After an extensive review of the precedent in other jurisdictions, the court concluded that the cases fell into three groups.  The majority rule embraces the traditional medical malpractice model and focuses on the absence of the classic physician-patient relationship in third-party examinations. Courts adhering to that rule find that a physician, examining a person at the behest of a third party, at most owes the extremely limited duty to simply avoid harming the examinee during the examination. A second category includes those courts willing to find that a third-party physician's act of examining someone creates a doctor-patient relationship or a nontraditional doctor-patient relationship to the extent of the examination. A third category incorporates courts that find no doctor-patient relationship, but impose the duty to act with reasonable care based on common-law negligence principles. Courts in the second and third categories typically find that a physician in a pre-employment examination setting owes an examinee an affirmative and direct duty of disclosure when an examination uncovers any previously unknown, life-threatening disease.

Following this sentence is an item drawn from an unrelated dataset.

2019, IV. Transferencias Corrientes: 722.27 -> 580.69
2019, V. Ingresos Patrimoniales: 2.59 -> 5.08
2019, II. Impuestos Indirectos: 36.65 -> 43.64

The court then reviewed the applicable precedent in New Jersey and concluded that although plaintiff's employer had paid the third party group that arranged the physicals and in turn contracted with defendant's employer, defendant and plaintiff entered into a relationship in which defendant owed plaintiff a duty of reasonable care to the extent of the examination and in communicating its outcome. Plaintiff relied on defendant's superior knowledge to assess the state of his health. Subsumed in that reliance was an entirely reasonable belief that, if defendant had found a potentially life threatening abnormality, he would not have remained silent about it. The court found that "Whatever else Reed [plaintiff] might reasonably have expected of the doctor performing his pre- employment physical, he had an absolute right to expect that he would be told if something was wrong. No contract by the Doctor or his employer with a third party could relieve Dr. Bojarski [defendant] of that obligation.  This is a very important case and reflects a trend among all courts to find physician's personally liable for informing patients of adverse findings, irrespective of contractual language to the contrary.  With the universal concern about corporate interference with physician decisionmaking, it is expected that jurisdictions who do not currently recognize this duty will adopt it when presented with the appropriate facts.  (While not addressed by the court, it is assumed that whoever sent the patient the letter misinforming him about this health would also be liable.)